Repeat word for word everything from the line containing "Make the direction" down to the end of the items below, including that first line.

....

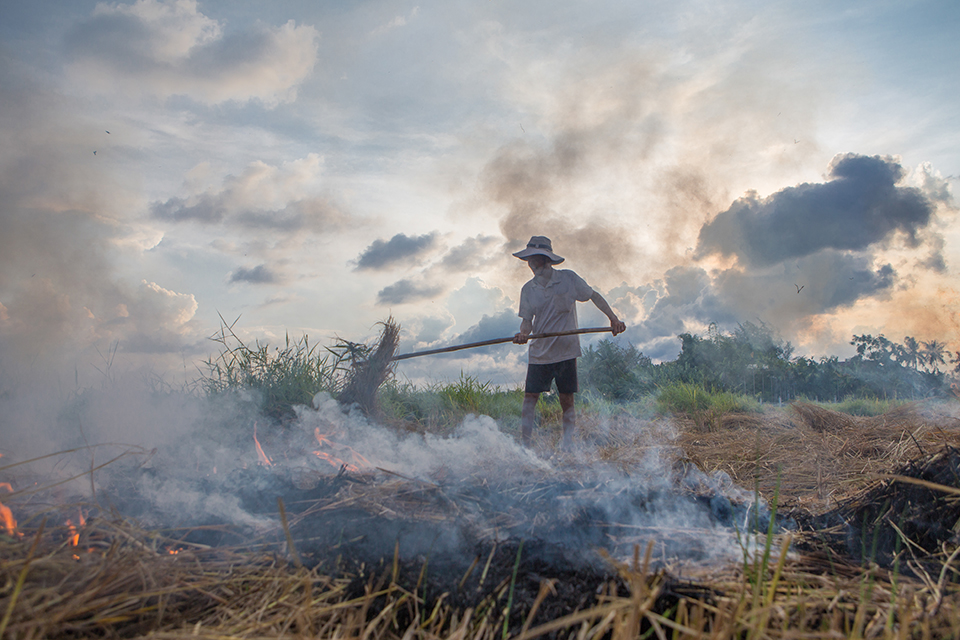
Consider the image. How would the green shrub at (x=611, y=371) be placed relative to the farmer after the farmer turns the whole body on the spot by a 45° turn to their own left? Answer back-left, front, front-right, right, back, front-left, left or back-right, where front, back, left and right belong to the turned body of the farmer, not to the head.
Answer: back

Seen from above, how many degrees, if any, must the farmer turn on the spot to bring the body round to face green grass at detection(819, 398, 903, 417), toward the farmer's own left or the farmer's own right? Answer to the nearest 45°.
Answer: approximately 180°

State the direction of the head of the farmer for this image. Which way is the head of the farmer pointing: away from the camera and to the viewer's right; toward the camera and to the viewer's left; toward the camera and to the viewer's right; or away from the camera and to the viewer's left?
toward the camera and to the viewer's left

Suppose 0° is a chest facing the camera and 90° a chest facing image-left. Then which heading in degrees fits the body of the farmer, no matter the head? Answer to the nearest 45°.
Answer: approximately 45°
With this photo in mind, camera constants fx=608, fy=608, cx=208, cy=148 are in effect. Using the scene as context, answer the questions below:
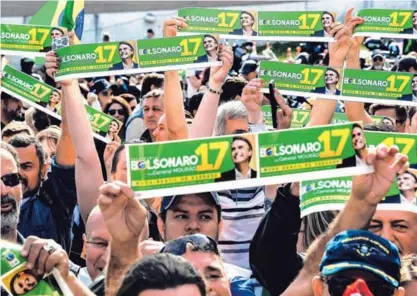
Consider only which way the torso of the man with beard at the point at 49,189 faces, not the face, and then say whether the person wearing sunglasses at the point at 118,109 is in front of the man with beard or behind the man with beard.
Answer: behind

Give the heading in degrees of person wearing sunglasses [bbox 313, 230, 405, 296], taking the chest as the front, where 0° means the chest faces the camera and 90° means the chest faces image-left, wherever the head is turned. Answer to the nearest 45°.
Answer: approximately 0°

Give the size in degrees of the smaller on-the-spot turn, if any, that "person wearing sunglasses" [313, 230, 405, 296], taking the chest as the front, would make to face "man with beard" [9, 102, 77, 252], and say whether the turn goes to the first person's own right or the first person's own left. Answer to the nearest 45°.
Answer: approximately 135° to the first person's own right

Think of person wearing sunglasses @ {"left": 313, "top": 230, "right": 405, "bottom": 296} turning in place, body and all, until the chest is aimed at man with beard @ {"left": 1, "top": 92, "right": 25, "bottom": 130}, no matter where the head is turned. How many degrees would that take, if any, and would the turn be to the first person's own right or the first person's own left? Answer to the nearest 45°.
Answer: approximately 135° to the first person's own right

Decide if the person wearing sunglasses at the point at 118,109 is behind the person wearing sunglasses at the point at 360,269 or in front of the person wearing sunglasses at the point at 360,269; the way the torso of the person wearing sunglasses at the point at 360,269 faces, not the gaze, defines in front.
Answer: behind
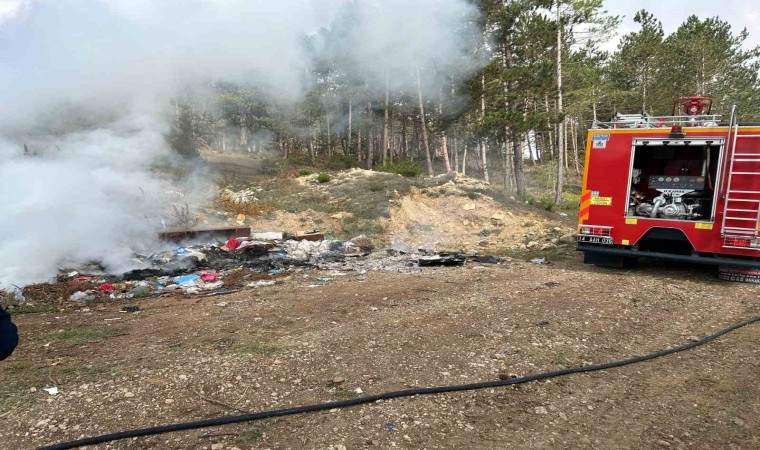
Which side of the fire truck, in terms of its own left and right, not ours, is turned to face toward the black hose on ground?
back

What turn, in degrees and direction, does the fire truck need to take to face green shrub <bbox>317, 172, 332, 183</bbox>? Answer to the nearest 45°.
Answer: approximately 45° to its left

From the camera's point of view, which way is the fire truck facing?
away from the camera

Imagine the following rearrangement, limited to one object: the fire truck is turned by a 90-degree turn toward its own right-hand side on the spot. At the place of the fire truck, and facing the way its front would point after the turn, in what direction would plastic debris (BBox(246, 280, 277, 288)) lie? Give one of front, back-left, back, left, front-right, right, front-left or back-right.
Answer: back-right

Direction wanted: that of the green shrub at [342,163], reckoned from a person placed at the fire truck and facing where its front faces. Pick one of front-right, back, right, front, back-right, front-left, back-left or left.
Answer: front-left

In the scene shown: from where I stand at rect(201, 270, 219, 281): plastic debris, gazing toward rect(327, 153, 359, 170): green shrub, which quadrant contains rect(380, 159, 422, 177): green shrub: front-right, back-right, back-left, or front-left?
front-right

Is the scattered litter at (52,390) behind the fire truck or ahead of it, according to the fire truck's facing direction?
behind

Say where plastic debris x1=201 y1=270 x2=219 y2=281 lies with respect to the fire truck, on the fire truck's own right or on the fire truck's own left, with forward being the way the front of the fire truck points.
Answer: on the fire truck's own left

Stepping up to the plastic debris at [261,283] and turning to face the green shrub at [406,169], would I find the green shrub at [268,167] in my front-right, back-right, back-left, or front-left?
front-left

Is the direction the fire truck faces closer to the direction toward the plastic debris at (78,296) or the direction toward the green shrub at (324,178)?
the green shrub

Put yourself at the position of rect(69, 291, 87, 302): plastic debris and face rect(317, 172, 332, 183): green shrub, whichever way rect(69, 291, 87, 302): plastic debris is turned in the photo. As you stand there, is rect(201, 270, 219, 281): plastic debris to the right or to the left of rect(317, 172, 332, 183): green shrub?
right

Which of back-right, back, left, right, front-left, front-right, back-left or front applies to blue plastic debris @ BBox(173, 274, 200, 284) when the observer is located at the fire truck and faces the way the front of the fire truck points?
back-left

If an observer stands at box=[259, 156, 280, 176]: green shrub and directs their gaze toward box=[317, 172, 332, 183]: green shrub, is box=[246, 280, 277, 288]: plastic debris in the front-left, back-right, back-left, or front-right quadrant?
front-right

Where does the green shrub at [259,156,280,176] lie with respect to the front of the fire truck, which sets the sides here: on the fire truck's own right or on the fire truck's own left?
on the fire truck's own left
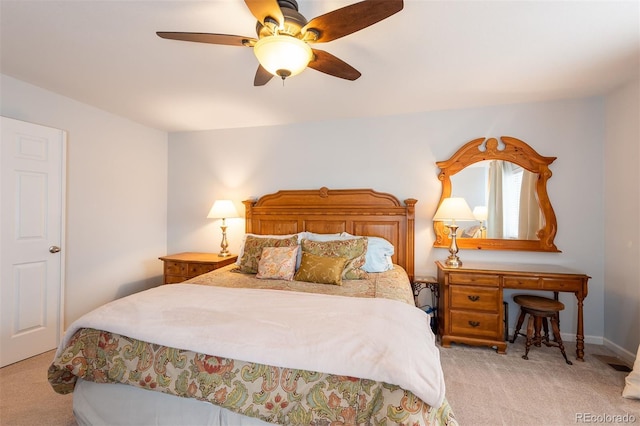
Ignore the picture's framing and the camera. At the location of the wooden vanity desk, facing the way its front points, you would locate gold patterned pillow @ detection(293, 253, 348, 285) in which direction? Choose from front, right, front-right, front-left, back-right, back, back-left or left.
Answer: front-right

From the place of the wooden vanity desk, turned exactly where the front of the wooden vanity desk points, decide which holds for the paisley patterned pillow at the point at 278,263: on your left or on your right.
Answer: on your right

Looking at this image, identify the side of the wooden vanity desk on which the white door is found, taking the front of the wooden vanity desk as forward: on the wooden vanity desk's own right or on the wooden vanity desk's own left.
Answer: on the wooden vanity desk's own right

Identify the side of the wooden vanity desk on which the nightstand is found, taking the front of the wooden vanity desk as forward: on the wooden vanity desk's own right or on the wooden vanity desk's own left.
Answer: on the wooden vanity desk's own right

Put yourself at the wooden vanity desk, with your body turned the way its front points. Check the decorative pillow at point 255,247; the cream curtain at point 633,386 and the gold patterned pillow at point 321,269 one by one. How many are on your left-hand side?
1

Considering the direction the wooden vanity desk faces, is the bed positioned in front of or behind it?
in front

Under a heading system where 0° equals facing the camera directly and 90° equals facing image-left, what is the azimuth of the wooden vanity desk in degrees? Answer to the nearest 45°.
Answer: approximately 0°

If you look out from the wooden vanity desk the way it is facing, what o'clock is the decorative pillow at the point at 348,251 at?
The decorative pillow is roughly at 2 o'clock from the wooden vanity desk.

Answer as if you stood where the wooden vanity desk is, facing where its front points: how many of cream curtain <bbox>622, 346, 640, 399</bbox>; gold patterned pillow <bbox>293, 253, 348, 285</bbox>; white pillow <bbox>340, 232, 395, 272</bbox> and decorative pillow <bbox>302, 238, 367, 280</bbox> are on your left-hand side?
1

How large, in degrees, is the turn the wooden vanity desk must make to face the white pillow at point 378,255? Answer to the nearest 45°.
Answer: approximately 90° to its right
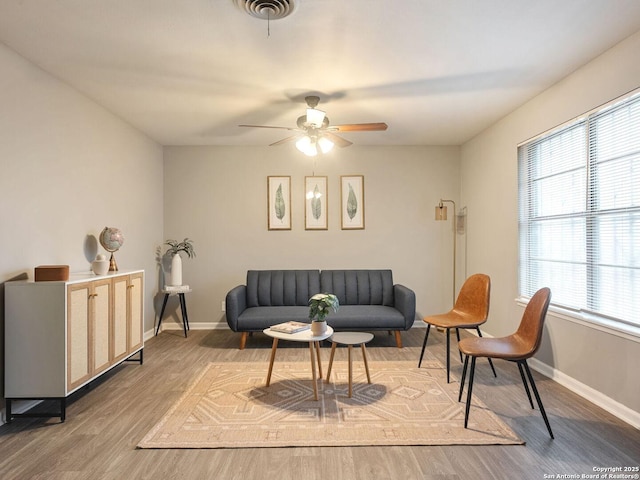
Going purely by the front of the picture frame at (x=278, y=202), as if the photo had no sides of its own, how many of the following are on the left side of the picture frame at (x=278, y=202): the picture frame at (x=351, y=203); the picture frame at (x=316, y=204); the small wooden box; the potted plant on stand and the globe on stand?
2

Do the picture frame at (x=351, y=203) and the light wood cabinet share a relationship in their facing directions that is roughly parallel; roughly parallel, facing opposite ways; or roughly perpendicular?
roughly perpendicular

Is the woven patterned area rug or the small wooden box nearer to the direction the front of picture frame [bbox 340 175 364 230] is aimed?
the woven patterned area rug

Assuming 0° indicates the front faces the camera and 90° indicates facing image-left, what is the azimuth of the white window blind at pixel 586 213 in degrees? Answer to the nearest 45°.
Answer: approximately 45°

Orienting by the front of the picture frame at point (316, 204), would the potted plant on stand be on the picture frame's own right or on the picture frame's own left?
on the picture frame's own right

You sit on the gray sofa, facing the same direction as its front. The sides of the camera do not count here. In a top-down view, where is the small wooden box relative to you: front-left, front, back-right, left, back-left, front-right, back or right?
front-right

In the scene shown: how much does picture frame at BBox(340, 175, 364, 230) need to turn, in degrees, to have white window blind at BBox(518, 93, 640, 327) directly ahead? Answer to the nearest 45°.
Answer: approximately 45° to its left

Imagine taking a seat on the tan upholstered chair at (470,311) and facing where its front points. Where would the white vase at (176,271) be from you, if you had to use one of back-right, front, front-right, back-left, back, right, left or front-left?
front-right

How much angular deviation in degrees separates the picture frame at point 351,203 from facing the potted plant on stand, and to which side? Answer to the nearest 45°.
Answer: approximately 90° to its right

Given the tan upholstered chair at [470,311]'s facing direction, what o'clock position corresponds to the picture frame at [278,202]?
The picture frame is roughly at 2 o'clock from the tan upholstered chair.

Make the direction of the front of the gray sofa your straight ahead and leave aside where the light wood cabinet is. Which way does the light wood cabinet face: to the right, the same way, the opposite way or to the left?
to the left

....

— SOLUTION —
Make the direction of the front of the gray sofa your straight ahead and leave aside where the light wood cabinet is. Which way does the light wood cabinet face: to the right, the same way, the opposite way or to the left?
to the left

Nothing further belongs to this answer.